En l’an 2000, rappelle Gene Kritsky, des cigales ont émergé, qui devaient en principe le faire quatre ans plus tard, en vertu de leur cycle de dix-sept ans. Une erreur d’horloge biologique interne? «Cela s’est produit en cinq endroits, explique le scientifique. Il y en a eu alors suffisamment pour qu’une partie échappe à la prédation, chante, se reproduise et dépose des oeufs. On se demandait alors si ces insectes réapparaîtraient au bout de dixsept ans, ou quatre ans plus tôt comme leurs parents. Si quelques centaines sont bien sorties en 2013 – trop peu pour échapper à la prédation et donc sans descendance –, la majorité d’entre elles ont bien émergé en 2017 et ont pu se reproduire. Nous aurons, en 2034, des indices de l’éventuelle permanence de cette nouvelle population.»
Pour Gene Kritsky, cet exemple – comme d’autres – laisse penser qu’une accélération du cycle serait engagée. John Cooley répond qu’il est encore trop tôt pour les certitudes. «Nous ne savons pas si ces insectes qui ne respectent pas le cycle de leur ascendance sont des cas isolés ou une véritable population qui ira grandissant. C’est possible. Mais cela pourrait tout aussi bien être un meilleur signalement de ces «vagabonds», grâce à internet, qui ne seraient pas plus nombreux mais simplement mieux recensés.» De même, si la capacité des Magicicada à s’adapter au changement climatique ne fait aucun doute, puisqu’elles ont survécu aux glaciations, le recul n’est pas suffisant pour comprendre comment. «Chaque émergence d’un couvain ne nous donne qu’un point de mesure, ensuite il faut attendre la suivante, c’est parfois frustrant», concède John Cooley.

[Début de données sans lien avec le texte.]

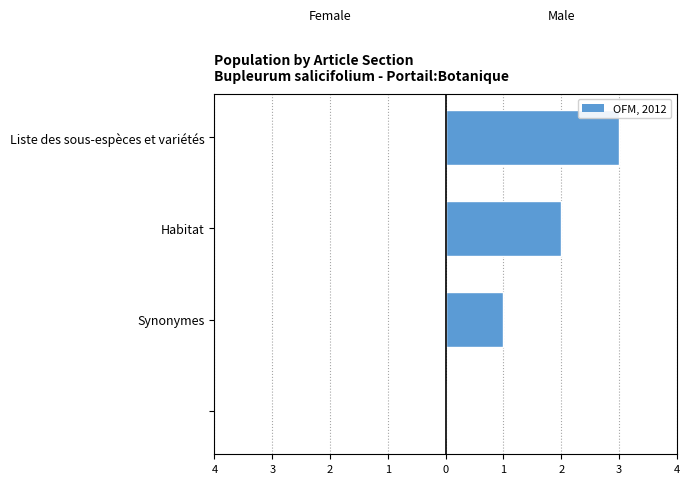

Are the bars horizontal?

Yes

En attendant, les premiers signes du cru 2024 sont là: les arbres semblent avoir moins poussé l’an dernier – signe d’un appétit décuplé des larves en sous-sol – et des sondages récents du sol montrent que la première étape de cet étrange passage à l’âge adulte a commencé: les larves sont remontées à 20 cm de la surface pour être prêtes le jour J. Quand la température atteindra 17,9 °C à cette profondeur, et sans doute après une petite pluie printanière, ces animaux drapés de leurs mystères entameront l’épisode le plus court de leur longue vie. Les applications de sciences participatives – telle Cicada Safari sur iOS ou Android – sont prêtes.
Avouons-le, nous ne sommes pas éternels: notre âge ne nous concède qu’une infime probabilité d’assister à l’avatar le plus spectaculaire des essaims de Magicicada: «En 2076, il y aura coïncidence entre les deux couvains les plus importants, le XIX et le XIV. Mais il vous faudra être patient et en vie», s’amuse John Cooley. Selon lui, si les insectes sont bien au rendez-vous cette année-là, le compteur pourrait alors atteindre mille milliards de mille cigales!